E’ infatti improbabile secondo gli esperti che il rendimento del T-bond decennale possa trovarsi sopra il 3% a fine anno, ovvero quello del Bund decennale sopra l’1%. I rendimenti sui titoli di stato sono anzi calati in questi giorni, confermando il loro status di “porto sicuro” verso cui la liquidità si dirige nelle fasi turbolente di mercato. Confortante è giudicato anche il fatto che il mercato dei corporate bond abbia mostrato una notevole calma, con tassi di default che restano vicini a zero. Riguardo l’azionario in particolare gli esperti confermano gli obiettivi a fine anno di un Dax a 14.100 punti e un S&P500 a 2.750, ma gli ultimi giorni hanno fornito una conferma delle attese che il 2018 possa essere un anno più turbolento rispetto a quanto visto negli ultimi anni.

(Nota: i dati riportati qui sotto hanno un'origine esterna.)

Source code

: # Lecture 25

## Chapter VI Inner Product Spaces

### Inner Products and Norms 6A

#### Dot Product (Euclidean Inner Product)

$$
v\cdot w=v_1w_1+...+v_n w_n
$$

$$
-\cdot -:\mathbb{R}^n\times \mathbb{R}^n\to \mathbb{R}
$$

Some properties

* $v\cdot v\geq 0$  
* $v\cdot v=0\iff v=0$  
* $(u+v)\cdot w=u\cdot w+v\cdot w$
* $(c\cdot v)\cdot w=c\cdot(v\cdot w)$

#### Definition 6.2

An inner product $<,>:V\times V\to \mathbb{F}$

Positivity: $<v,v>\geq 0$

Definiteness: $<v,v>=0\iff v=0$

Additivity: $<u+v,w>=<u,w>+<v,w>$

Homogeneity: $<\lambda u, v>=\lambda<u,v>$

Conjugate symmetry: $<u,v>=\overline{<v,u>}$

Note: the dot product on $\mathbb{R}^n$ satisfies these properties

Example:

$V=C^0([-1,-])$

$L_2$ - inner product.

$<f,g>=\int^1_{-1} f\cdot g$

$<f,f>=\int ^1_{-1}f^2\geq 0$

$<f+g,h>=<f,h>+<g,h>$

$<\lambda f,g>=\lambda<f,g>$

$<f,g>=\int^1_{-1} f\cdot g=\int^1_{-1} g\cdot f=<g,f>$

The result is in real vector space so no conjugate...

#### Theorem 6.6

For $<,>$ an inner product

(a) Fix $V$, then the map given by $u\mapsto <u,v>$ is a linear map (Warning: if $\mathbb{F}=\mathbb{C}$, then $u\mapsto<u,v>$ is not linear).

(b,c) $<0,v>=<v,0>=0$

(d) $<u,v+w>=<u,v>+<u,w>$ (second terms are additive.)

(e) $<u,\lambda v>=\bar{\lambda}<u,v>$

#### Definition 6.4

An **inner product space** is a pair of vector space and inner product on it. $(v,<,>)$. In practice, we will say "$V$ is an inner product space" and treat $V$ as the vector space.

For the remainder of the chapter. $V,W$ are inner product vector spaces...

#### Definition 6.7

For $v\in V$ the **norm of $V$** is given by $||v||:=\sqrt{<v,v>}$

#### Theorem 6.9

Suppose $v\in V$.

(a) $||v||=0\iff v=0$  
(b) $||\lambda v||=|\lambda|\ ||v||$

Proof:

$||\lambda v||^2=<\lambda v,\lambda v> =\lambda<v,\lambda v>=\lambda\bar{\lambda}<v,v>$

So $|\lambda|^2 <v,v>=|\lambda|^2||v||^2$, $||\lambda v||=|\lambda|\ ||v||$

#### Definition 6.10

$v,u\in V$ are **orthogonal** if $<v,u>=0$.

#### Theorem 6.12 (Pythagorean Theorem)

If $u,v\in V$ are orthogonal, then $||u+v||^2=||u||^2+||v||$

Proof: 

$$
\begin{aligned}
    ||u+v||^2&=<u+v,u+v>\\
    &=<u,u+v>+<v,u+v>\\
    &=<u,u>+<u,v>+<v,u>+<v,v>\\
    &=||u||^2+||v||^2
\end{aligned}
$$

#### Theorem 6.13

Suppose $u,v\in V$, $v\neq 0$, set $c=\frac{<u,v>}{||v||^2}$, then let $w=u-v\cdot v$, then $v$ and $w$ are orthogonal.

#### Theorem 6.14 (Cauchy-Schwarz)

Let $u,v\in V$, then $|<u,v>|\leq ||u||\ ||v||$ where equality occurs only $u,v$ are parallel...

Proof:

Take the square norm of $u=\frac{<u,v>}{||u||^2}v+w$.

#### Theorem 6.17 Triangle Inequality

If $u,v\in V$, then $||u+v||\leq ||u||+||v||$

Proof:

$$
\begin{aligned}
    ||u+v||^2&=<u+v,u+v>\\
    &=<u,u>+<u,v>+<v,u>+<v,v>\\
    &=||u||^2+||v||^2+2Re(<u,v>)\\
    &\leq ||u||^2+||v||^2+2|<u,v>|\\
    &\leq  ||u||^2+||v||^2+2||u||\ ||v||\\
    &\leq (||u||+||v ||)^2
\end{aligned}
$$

Occorre tornare a fare selezione

Gli investitori devono riprendere confidenza con l’inflazione e in questo la correzione attuale è diversa da quelle viste negli ultimi anni: appare infatti legata ad un eccesso di buone notizie e non a dati deludenti, che hanno confermato il rischio di un surriscaldamento dell’economia Usa. Inoltre, il progressivo rialzo dei rendimenti sui T-bond hanno creato, per la prima volta da anni, un’alternativa all’investimento in azioni: in meno di 2 anni i rendimenti sul bond a 2 anni Usa sono risaliti dallo 0,5% al 2%, superando il rendimento in termini di dividendi dell’indice S&P500. Insomma: lo scenario resta favorevole ai mercati azionari grazie ad una ripresa sincronizzata, ma la fase che si sta aprendo potrebbe essere più favorevole agli “stock picker” in grado di fare selezione, rispetto a quanto non sia stato sinora con mercati orientati unicamente e globalmente al rialzo.